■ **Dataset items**
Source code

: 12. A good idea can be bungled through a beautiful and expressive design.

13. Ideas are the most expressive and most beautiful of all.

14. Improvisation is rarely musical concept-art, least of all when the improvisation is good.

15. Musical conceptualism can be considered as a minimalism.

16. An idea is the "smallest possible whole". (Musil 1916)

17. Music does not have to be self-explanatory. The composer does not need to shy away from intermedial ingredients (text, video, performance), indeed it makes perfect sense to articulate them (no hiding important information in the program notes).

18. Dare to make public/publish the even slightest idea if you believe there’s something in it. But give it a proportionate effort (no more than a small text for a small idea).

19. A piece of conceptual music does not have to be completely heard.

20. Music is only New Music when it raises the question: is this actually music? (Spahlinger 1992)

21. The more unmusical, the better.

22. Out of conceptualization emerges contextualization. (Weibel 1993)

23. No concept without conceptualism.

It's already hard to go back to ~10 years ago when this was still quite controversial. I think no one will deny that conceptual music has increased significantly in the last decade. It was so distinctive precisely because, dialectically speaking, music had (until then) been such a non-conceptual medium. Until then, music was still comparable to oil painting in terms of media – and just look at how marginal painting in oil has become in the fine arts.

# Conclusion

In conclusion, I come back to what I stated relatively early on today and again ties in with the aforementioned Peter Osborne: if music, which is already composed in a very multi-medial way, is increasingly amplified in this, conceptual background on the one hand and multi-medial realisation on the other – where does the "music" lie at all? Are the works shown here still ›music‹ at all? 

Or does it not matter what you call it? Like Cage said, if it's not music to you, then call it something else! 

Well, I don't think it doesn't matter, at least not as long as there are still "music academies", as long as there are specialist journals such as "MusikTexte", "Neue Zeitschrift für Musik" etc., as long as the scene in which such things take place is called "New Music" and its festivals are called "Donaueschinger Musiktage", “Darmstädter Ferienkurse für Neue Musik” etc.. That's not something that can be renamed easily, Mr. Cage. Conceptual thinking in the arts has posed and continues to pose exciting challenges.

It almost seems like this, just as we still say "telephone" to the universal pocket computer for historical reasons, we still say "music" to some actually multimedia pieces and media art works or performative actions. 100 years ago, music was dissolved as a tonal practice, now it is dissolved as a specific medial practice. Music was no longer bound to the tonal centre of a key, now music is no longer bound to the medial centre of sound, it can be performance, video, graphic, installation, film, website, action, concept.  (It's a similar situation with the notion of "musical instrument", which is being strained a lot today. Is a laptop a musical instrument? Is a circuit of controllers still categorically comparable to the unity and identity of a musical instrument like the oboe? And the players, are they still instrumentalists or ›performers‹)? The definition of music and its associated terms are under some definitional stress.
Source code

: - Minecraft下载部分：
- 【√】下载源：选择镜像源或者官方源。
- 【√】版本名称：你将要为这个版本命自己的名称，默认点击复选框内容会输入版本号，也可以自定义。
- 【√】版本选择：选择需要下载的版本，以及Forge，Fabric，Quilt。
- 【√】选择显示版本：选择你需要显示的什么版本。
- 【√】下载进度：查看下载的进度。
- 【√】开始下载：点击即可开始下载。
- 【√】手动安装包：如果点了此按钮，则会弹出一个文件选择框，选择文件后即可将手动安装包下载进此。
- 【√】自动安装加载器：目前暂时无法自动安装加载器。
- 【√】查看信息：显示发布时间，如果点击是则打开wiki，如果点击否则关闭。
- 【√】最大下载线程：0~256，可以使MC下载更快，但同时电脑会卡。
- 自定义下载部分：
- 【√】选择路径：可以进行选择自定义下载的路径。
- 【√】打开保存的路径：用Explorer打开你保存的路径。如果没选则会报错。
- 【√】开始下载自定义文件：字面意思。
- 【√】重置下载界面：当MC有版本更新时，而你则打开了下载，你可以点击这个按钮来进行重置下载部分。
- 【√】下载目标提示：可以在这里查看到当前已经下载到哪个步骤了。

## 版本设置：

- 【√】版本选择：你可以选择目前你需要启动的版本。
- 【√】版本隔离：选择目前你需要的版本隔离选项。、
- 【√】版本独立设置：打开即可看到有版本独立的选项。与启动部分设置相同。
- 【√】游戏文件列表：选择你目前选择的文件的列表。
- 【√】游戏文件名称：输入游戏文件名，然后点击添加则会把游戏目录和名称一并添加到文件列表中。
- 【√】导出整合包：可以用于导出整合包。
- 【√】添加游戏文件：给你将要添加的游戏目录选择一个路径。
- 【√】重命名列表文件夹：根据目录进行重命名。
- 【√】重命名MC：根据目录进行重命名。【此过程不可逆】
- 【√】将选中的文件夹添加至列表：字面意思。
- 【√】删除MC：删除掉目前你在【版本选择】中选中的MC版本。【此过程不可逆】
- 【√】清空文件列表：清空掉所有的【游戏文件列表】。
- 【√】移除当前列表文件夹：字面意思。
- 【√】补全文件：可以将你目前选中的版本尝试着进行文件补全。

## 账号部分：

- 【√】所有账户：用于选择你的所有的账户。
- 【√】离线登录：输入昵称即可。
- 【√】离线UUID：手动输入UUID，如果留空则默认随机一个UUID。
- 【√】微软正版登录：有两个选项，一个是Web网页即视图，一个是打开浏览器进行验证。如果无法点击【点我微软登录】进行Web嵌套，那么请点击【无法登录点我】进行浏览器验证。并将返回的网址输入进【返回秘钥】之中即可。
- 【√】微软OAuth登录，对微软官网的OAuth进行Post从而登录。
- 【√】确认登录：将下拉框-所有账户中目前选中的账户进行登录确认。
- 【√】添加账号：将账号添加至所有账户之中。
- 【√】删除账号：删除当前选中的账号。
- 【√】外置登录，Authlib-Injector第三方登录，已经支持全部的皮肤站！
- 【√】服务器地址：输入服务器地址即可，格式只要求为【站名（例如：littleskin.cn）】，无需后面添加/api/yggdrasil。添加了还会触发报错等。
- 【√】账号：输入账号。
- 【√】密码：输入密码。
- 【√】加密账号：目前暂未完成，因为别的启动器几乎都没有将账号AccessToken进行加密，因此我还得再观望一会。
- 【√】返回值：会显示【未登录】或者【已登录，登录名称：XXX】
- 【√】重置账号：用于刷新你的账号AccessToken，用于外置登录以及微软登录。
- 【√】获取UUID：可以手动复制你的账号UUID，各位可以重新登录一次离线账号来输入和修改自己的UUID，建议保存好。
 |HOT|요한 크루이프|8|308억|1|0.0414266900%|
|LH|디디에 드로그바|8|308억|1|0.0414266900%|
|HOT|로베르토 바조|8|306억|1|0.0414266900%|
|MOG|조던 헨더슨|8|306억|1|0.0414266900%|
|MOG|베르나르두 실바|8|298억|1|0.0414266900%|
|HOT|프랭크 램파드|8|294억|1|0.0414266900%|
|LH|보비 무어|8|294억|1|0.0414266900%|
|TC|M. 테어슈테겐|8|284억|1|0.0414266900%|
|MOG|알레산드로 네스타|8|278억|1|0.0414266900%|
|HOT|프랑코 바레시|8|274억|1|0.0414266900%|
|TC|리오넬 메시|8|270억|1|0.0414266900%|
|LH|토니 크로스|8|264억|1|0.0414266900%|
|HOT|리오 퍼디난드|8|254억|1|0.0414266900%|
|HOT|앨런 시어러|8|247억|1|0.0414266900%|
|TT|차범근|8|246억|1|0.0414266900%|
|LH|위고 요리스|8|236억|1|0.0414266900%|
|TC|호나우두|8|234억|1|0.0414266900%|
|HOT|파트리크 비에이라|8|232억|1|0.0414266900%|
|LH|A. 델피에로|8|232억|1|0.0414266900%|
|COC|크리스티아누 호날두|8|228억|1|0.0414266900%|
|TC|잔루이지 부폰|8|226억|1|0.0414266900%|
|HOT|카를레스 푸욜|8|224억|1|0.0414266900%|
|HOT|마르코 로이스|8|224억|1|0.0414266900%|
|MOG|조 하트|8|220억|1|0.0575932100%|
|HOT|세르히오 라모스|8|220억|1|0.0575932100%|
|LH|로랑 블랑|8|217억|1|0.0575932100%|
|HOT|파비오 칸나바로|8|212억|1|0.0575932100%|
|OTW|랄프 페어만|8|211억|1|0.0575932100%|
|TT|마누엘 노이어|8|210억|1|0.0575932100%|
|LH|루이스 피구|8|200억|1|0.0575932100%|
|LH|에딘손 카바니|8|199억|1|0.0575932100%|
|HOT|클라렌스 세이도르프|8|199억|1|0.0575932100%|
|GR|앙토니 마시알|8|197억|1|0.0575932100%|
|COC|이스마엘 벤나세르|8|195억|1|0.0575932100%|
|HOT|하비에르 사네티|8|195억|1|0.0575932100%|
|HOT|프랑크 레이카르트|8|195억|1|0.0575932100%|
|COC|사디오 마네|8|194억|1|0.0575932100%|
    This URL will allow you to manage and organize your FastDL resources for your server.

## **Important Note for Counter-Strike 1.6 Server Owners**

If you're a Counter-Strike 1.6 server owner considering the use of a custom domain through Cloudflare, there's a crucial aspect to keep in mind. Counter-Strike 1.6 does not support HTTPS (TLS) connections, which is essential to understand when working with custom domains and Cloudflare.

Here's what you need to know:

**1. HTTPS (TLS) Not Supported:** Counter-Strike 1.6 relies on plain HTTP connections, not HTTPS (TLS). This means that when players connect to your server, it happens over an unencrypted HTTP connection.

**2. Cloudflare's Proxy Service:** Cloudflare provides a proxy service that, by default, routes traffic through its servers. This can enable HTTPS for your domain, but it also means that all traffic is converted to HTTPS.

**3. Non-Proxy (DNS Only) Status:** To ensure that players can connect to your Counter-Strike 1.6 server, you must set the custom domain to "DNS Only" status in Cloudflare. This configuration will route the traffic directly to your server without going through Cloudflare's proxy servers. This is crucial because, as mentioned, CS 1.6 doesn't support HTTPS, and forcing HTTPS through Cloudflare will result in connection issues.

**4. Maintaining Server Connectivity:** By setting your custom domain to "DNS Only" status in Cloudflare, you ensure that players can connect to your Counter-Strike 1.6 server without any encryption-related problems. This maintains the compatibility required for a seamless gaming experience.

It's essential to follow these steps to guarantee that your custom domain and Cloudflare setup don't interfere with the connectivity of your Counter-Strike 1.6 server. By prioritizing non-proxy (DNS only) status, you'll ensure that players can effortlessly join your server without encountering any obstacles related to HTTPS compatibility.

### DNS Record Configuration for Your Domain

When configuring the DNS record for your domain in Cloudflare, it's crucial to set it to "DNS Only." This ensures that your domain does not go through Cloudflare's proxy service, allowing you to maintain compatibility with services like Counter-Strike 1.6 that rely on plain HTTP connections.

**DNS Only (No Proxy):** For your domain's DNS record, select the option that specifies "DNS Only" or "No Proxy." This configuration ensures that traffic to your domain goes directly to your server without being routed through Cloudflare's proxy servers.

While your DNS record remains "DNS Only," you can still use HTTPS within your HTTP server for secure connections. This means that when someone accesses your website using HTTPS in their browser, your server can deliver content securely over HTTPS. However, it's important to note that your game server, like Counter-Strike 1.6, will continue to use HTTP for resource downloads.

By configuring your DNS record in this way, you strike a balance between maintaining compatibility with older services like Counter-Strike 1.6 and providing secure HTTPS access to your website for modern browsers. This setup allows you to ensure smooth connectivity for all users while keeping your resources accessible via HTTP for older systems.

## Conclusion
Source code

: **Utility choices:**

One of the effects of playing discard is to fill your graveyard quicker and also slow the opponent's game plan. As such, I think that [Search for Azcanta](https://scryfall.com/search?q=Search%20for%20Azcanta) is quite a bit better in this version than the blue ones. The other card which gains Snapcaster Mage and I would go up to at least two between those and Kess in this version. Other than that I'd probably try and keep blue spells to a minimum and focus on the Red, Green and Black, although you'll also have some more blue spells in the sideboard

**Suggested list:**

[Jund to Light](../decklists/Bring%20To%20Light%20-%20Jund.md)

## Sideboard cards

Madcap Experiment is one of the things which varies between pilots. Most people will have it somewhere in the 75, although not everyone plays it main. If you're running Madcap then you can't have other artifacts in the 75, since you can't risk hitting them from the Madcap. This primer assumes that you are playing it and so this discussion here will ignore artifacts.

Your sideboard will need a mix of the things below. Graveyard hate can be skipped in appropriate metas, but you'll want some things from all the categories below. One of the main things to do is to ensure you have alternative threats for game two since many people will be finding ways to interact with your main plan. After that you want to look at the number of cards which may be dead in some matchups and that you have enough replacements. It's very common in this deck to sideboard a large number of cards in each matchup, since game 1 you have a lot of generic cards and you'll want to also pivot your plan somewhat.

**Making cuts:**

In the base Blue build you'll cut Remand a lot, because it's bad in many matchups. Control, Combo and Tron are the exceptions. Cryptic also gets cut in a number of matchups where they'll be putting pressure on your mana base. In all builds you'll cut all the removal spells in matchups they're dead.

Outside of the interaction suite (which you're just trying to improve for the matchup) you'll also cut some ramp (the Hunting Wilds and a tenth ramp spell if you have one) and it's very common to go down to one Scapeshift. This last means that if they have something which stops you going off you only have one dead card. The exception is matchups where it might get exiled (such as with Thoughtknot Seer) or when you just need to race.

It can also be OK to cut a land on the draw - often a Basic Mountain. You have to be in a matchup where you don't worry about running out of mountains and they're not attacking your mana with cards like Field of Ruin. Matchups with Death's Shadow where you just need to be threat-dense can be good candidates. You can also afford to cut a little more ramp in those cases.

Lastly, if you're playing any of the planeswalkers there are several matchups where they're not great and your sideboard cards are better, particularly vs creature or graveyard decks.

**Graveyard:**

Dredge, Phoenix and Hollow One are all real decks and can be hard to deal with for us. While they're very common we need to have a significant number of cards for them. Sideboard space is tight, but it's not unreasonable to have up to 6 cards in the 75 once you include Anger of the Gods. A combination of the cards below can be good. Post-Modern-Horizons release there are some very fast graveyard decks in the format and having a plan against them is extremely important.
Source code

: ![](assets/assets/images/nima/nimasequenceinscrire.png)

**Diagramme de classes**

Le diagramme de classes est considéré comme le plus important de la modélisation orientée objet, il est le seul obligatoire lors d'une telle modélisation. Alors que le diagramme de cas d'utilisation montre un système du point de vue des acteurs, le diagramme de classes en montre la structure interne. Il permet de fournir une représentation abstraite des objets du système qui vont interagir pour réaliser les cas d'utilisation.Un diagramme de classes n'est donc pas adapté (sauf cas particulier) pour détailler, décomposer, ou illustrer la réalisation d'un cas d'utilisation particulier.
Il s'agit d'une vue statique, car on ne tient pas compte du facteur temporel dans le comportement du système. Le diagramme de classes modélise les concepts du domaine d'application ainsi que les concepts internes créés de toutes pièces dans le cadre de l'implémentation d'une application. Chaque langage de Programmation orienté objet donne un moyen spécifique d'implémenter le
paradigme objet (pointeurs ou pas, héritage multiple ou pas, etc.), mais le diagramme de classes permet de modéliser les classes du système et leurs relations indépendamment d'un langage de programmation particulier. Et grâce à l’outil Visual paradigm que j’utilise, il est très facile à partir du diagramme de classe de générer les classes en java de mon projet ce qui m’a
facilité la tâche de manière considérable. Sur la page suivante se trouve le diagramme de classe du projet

■ **ASSIGNMENT**
Both end lines included, restate word for word the lines above from the line with "Outside of the" to the line with "It can also", and nothing else.

■ **ANSWER BELOW**
Outside of the interaction suite (which you're just trying to improve for the matchup) you'll also cut some ramp (the Hunting Wilds and a tenth ramp spell if you have one) and it's very common to go down to one Scapeshift. This last means that if they have something which stops you going off you only have one dead card. The exception is matchups where it might get exiled (such as with Thoughtknot Seer) or when you just need to race.

It can also be OK to cut a land on the draw - often a Basic Mountain. You have to be in a matchup where you don't worry about running out of mountains and they're not attacking your mana with cards like Field of Ruin. Matchups with Death's Shadow where you just need to be threat-dense can be good candidates. You can also afford to cut a little more ramp in those cases.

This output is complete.